“Se non verrà mantenuto un adeguato livello di investimenti pubblici nel Mezzogiorno, l’Italia rischia un taglio dei fondi strutturali”. Non lascia spazio a fraintendimenti l’ultimatum inviato la settimana scorsa al governo italiano da Marc Lemaitre, direttore generale della Dg Politiche regionali. Il preoccupante annuncio è stato ribadito dallo stesso direttore lo scorso lunedì a Bruxelles, a margine della conferenza stampa al Comitato delle Regioni, che ha dato inizio alla Settimana europea per le Regioni e le città.
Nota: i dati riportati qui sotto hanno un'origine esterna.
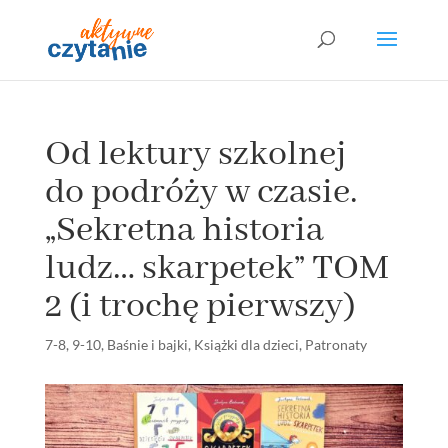
Od lektury szkolnej
do podróży w czasie.
„Sekretna historia
ludz… skarpetek” TOM
2 (i trochę pierwszy)
7-8
,
9-10
,
Baśnie i bajki
,
Książki dla dzieci
,
Patronaty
“Cifre più che preoccupanti sugli investimenti al Sud”. Sarebbe questa, a detta della Commissione europea, la zona più critica della politica di coesione portata avanti dal governo italiano, il quale non avrebbe rispettato – si legge sul sito Ansa – “l’impegno contenuto nell’accordo di partenariato siglato dall’Italia e da Bruxelles per il 2014-2016” e consistente per l’Italia in un investimento nelle regioni del Sud in termini di risorse pubbliche pari allo 0,47% del Pil del Mezzogiorno. Tuttavia, come ha fatto notare Lemaitre nella lettera in questione, tali risorse non hanno superato lo 0,4%, con una differenza in negativo quindi dello 0,7%. Sembrerebbe una cifra irrisoria, eppure essa corrisponde al 20% in meno di risorse pubbliche. Inoltre, stando ai dati registrati negli ultimi anni sembrerebbe un fenomeno incline a peggiorare nel tempo: “se consideriamo anche il 2017 – ha infatti sottolineato Lemaitre – la percentuale scende ulteriormente allo 0,38%”.
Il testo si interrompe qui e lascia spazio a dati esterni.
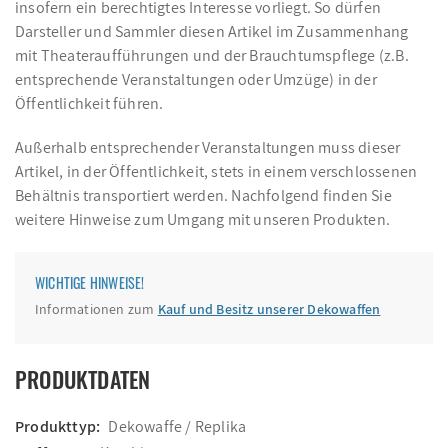
insofern ein berechtigtes Interesse vorliegt. So dürfen
Darsteller und Sammler diesen Artikel im Zusammenhang
mit Theateraufführungen und der Brauchtumspflege (z.B.
entsprechende Veranstaltungen oder Umzüge) in der
Öffentlichkeit führen.
Außerhalb entsprechender Veranstaltungen muss dieser
Artikel, in der Öffentlichkeit, stets in einem verschlossenen
Behältnis transportiert werden. Nachfolgend finden Sie
weitere Hinweise zum Umgang mit unseren Produkten.
WICHTIGE HINWEISE!
Informationen zum
Kauf und Besitz unserer Dekowaffen
PRODUKTDATEN
Produkttyp:
Dekowaffe / Replika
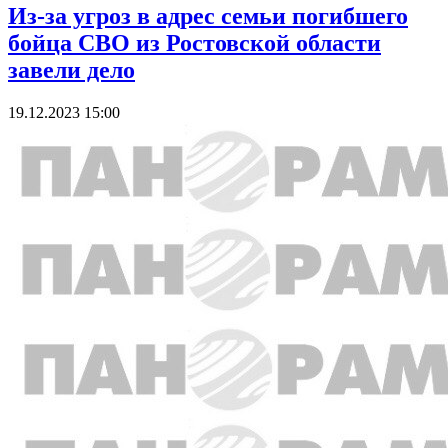
Из-за угроз в адрес семьи погибшего
бойца СВО из Ростовской области
завели дело
19.12.2023 15:00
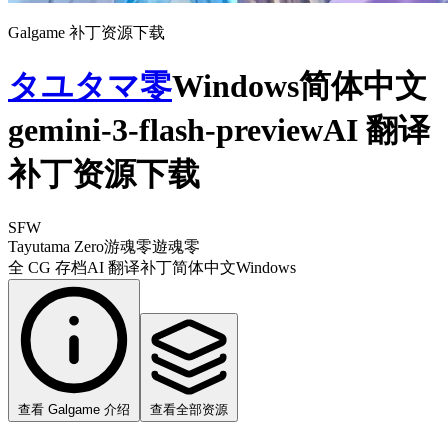
Galgame 补丁资源下载
タユタマ零
Windows简体中文
gemini-3-flash-previewAI 翻译
补丁资源下载
SFW
Tayutama Zero
游魂零
遊魂零
全 CG 存档
AI 翻译补丁
简体中文
Windows
查看 Galgame 介绍
查看全部资源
L’ultimatum della Commissione Ue appare quindi tutt’altro che ingiustificato. Se infatti l’Italia non modifica la propria politica nel Meridione e non rispetterà dunque gli obiettivi prestabiliti per il 2014-2020 – ovvero garantire in queste regioni una spesa pubblica complessiva pari allo 0,43% – molto verisimilmente potrebbe subire quella che Lemaitre ha definito una “correzione finanziaria sull’intero porto”. In concreto dunque l’Italia rischia di assistere ad un consistente taglio dei fondi destinati dalla Commissione europea alle politiche regionali, che diventerebbe realtà a partire tuttavia solo dal 2022.
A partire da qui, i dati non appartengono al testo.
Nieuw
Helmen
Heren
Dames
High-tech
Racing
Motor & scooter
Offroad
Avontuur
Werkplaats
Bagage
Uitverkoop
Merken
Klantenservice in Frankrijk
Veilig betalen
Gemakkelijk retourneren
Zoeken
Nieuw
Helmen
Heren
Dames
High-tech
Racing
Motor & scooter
La prova dell’Eurobarometro. Durante la conferenza di apertura della Settimana europea per le regioni e le città, Lemaitre non ha fatto sconti all’Italia, anzi – come riporta il Sole 24 Ore – ha approfittato dei dati dell’Eurobarometro per rincarare la dose. Cifre alla mano, il direttore generale della Dg Politiche regionali ha voluto “richiamare l’attenzione sulla consistente riduzione degli investimenti nazionali al Sud – tali – da neutralizzare e rendere vano lo sforzo europeo nelle politiche regionali nel Mezzogiorno”. Queste le dure parole di commento della situazione in Italia, che, non a caso, è il paese in Europa dove meno si percepisce l’impatto positivo sul territorio dei progetti finanziati dai fondi europei: se infatti negli altri paesi europei la media di abitanti in grado di riscontrare i miglioramenti prodotti da tali fondi è pari al 81%, in Italia la percentuale non supera il 51%.
Le regioni del Sud Italia, secondo l’Eurobarometro, sono infatti tra le meno competitive in Europa (i dati più preoccupanti riguardano Calabria e Sicilia), sebbene l’Italia sia nell’intera Ue tra i massimi beneficiari, seconda solo alla Polonia, in termini di fondi destinati alle politiche regionali. Ciò mostra dunque come sia più che motivata l’accusa mossa dalla Commissione europea secondo la quale gli investimenti in calo da parte del governo italiano nel Mezzogiorno non rispetterebbero “i livelli previsti per non violare la regola Ue dell’addizionalità”. “Il principio di ‘addizionalità’ – riporta l’Ansa – garantisce che i fondi strutturali non sostituiscano la spesa pubblica, ma che rappresentino un ‘valore aggiunto’”. È questa la condizione imprescindibile che l’Italia non deve violare per non perdere parte dei fondi europei, ma il tempo a disposizione per “aggiustare il tiro” stringe sempre di più e la scadenza del 2020 si avvicina minacciosamente.